The 90-Second Newbery Film Festival
The 90-Second Newbery Film Festival is an annual event in which kid filmmakers create short movies that tell the entire stories of Newbery-winning books in about 90 seconds. (The Newbery Medal is the highest honor in children's literature.) The movies these kids make often have a bonkers creative twist -- think "Charlotte's Web" in the style of a horror movie, or "Holes" reimagined as a musical set in outer space!
For the past 7 years, we've shown the best kid-made movies in packed-house special screenings in libraries across the country. In 2019 we have screenings scheduled in New York, Brooklyn, Chicago, Boston, San Francisco, Minneapolis, Oakland, Salt Lake City, Tacoma, and other cities. These FREE events are co-hosted by me (founder James Kennedy) and other award-winning kids' authors.

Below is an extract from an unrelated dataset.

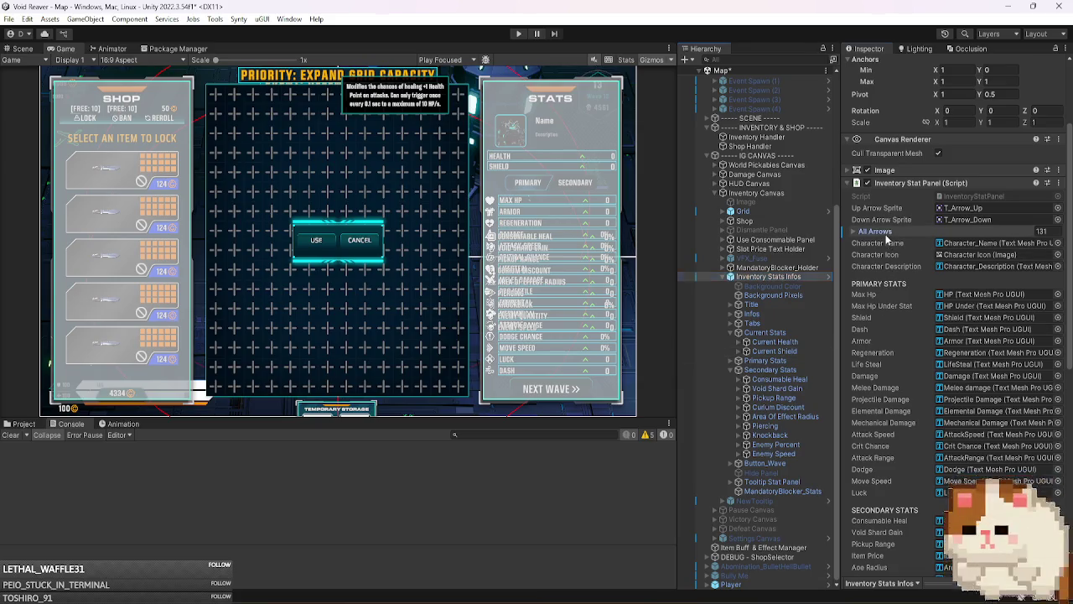
{"action": "scroll", "coordinate": [933, 417], "scroll_direction": "down", "scroll_amount": 15}
{"action": "scroll", "coordinate": [934, 417], "scroll_direction": "down", "scroll_amount": 20}
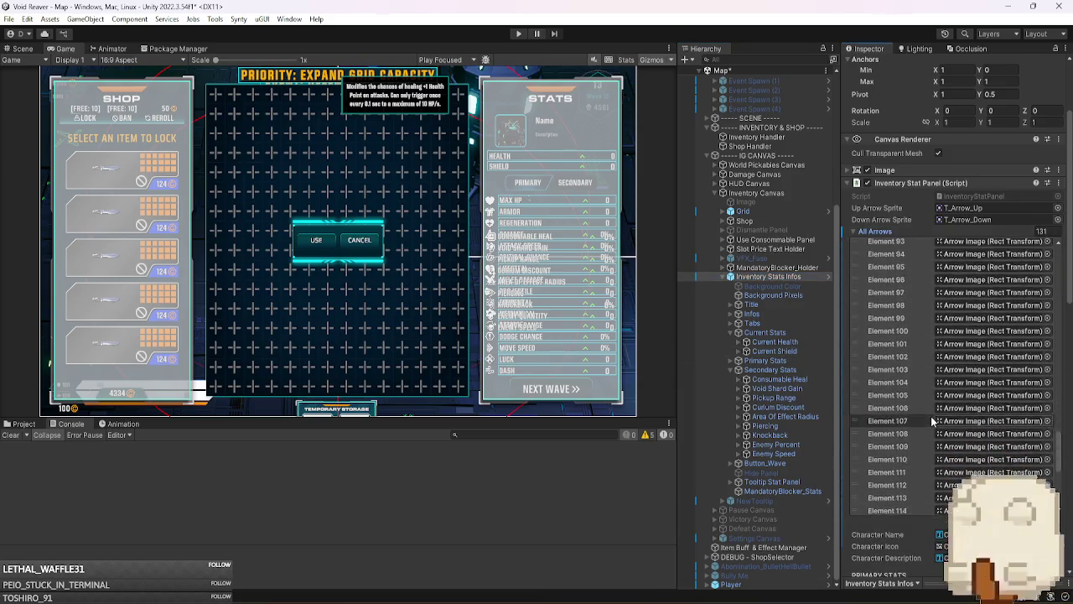
{"action": "left_click", "coordinate": [1040, 200]}
{"action": "type", "text": "0"}
{"action": "key", "text": "Return"}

We receive over 500 movies per year. All of these kid-made movies, regardless of quality, gets a positive and encouraging review on the 90-Second Newbery website. Librarians, teachers, and young filmmakers have appreciated the personal attention each movie receives. Additionally, the lineup of the movies at each screening changes from city to city to highlight local entries. Kids who make a movie who happen to live in a city with a screening have an excellent chance of seeing their movie featured on the big screen, to be enjoyed by hundreds! These participants bring their friends and family to the screenings, which gives us consistently packed-house audiences. In many schools and libraries, the making and the celebrating of their 90-Second Newbery movies has become a traditional annual event that folks look forward to all year.
The project has 3 major prongs: (1) the book-to-movie filmmaking workshops I teach in libraries and schools in the fall, (2) the 14-city tour of screenings in the spring, and (3) the affirming personalized reviews of each and every movie on the 90-Second Newbery website.